Early-time small-scale structures in hot-exoplanet atmosphere simulations

TL;DR

This paper highlights the importance of small-scale flow structures in hot-exoplanet atmosphere simulations, showing that neglecting them leads to inaccurate predictions of large-scale flow and thermal flux.

Contribution

It demonstrates that early-time small-scale structures significantly influence long-term atmospheric flow and temperature predictions in hot-exoplanet simulations.

Findings

Neglecting small-scale structures results in smoother, less dynamic flows.

Incorrect thermal flux predictions occur if early small-scale features are unresolved.

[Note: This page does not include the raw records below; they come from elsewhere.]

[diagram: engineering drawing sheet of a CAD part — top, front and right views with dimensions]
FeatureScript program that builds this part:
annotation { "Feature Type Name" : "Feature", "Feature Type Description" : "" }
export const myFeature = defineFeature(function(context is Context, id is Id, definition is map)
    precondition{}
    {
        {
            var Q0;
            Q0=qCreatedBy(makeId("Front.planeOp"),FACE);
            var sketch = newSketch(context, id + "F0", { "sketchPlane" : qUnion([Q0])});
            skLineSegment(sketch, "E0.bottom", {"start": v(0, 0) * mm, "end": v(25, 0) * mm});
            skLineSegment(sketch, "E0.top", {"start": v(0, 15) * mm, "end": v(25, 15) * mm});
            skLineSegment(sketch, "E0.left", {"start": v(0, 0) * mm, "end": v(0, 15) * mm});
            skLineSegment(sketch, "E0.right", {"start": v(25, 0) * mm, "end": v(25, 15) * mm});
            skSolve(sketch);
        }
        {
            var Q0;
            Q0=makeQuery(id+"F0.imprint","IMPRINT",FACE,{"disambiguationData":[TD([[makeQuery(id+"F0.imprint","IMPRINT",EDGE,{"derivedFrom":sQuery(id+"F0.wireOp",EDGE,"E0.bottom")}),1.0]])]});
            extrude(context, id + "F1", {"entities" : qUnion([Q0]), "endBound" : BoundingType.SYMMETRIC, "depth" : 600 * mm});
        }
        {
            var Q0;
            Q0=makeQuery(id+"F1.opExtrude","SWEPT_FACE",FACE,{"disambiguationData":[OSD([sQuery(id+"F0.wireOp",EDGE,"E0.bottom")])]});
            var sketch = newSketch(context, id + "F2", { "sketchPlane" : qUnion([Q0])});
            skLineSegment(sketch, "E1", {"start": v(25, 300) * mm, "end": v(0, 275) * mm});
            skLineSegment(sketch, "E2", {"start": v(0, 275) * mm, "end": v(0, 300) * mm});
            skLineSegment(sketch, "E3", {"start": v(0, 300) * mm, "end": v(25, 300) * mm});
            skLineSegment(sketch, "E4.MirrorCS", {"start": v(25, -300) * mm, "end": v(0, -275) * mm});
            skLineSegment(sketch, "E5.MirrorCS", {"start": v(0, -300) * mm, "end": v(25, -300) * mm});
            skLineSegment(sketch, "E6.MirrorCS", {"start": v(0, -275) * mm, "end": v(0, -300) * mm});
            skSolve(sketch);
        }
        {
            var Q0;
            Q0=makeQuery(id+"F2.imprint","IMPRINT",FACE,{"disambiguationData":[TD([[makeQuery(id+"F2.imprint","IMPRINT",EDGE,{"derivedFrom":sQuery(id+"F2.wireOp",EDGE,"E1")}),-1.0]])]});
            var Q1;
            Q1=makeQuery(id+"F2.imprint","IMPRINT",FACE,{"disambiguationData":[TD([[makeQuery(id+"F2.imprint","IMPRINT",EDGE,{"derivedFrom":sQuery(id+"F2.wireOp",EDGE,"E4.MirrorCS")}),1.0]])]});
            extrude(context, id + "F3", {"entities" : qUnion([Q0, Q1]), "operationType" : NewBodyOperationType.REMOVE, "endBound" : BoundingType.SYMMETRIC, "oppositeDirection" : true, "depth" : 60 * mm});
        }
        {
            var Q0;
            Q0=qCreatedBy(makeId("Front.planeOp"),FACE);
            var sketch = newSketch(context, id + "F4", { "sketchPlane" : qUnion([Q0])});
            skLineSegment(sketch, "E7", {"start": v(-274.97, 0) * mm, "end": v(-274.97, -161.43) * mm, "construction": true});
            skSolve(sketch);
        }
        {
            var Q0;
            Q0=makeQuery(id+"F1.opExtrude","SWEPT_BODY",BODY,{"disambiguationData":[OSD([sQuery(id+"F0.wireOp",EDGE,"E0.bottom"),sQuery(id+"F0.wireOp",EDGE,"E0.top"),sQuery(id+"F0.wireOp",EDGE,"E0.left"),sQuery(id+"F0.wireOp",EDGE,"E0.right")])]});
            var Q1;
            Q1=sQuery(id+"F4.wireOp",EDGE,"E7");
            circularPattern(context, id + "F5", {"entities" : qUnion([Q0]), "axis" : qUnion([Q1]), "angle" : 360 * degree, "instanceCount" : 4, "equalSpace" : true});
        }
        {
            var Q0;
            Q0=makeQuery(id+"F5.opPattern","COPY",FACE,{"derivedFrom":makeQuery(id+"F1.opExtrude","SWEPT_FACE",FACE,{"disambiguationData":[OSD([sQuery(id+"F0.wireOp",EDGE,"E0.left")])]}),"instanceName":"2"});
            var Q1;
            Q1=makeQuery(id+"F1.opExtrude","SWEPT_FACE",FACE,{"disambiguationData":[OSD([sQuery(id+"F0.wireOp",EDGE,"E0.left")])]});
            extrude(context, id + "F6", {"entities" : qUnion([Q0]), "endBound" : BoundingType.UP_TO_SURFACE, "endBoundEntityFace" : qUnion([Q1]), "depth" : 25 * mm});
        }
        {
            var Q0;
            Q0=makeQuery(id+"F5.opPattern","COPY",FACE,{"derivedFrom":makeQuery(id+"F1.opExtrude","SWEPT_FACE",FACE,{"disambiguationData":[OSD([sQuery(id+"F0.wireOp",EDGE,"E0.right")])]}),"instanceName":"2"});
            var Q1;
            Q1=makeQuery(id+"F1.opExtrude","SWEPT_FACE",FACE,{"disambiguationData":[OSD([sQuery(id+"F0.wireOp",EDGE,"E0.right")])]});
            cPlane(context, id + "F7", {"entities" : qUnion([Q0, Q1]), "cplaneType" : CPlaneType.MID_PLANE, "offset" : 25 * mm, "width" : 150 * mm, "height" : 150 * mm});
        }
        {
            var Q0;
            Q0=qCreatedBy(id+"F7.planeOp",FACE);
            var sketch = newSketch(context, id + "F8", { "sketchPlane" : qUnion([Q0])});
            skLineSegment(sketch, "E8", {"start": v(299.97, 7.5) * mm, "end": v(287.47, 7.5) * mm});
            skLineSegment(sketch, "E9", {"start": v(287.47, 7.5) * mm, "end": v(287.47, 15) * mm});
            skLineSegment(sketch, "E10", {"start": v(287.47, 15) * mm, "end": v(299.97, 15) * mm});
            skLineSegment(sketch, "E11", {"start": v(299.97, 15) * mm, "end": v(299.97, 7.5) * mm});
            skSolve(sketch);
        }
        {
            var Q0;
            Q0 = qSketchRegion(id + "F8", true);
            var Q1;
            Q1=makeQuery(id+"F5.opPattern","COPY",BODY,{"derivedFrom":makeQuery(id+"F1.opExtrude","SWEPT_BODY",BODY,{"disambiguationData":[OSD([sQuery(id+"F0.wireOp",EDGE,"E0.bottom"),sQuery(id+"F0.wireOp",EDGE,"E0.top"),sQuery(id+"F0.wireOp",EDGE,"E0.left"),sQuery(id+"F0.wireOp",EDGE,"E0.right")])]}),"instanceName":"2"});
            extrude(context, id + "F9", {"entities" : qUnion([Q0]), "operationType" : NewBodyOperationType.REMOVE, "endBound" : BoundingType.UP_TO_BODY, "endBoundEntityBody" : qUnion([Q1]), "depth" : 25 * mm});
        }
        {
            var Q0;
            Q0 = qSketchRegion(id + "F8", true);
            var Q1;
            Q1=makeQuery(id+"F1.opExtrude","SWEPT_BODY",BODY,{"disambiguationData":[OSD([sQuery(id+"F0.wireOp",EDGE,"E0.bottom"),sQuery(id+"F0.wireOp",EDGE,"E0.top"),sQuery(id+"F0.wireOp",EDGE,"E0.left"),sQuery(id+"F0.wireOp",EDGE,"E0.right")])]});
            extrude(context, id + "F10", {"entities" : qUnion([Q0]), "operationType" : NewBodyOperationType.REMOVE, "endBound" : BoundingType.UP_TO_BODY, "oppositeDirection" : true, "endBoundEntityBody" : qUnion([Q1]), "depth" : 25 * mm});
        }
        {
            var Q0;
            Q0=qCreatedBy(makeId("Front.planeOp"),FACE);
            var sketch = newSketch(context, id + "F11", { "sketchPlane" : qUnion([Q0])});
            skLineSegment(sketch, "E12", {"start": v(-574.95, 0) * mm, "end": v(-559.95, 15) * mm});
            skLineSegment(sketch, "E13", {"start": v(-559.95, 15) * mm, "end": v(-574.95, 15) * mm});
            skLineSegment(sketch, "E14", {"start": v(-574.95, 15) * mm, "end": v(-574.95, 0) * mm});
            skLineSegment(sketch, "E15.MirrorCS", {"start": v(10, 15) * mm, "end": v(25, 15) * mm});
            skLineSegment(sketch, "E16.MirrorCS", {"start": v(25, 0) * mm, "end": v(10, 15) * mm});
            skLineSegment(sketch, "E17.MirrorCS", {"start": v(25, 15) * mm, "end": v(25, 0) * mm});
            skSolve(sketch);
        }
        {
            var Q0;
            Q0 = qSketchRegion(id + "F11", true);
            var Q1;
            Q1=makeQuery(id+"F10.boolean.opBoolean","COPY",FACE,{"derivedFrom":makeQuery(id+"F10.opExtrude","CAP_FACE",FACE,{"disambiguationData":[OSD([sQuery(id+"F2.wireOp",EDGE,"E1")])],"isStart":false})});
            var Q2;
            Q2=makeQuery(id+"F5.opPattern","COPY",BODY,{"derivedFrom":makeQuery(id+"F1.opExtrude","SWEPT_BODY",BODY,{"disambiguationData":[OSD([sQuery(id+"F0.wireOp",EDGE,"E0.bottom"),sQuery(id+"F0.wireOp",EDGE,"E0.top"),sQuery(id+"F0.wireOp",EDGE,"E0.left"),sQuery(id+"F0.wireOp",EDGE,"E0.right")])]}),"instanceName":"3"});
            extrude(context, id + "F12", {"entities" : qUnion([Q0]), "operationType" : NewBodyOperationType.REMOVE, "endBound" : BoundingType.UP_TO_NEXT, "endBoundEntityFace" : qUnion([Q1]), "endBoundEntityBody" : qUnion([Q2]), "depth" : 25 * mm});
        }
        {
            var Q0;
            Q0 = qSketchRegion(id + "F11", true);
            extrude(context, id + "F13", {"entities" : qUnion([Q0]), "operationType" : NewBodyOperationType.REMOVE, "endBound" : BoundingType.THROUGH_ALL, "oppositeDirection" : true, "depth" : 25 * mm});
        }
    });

Small-scale features are critical across various types of hot planets.

Abstract

We report on the critical influence of small-scale flow structures (e.g., fronts, vortices, and waves) that immediately arise in hot-exoplanet atmosphere simulations initialized with a resting state. A hot, 1:1 spin-orbit synchronized Jupiter is used here as a clear example; but, the phenomenon is generic and important for any type of a hot synchronized planet -- gaseous, oceanic, or telluric. When the early-time structures are not captured in simulations (due to, e.g., poor resolution and/or too much dissipation), the flow behavior is markedly different at later times -- in an observationally significant way; for example, the flow at large-scale is smoother and much less dynamic. This results in the temperature field, and its corresponding thermal flux, to be incorrectly predicted in numerical simulations, even when the quantities are spatially averaged.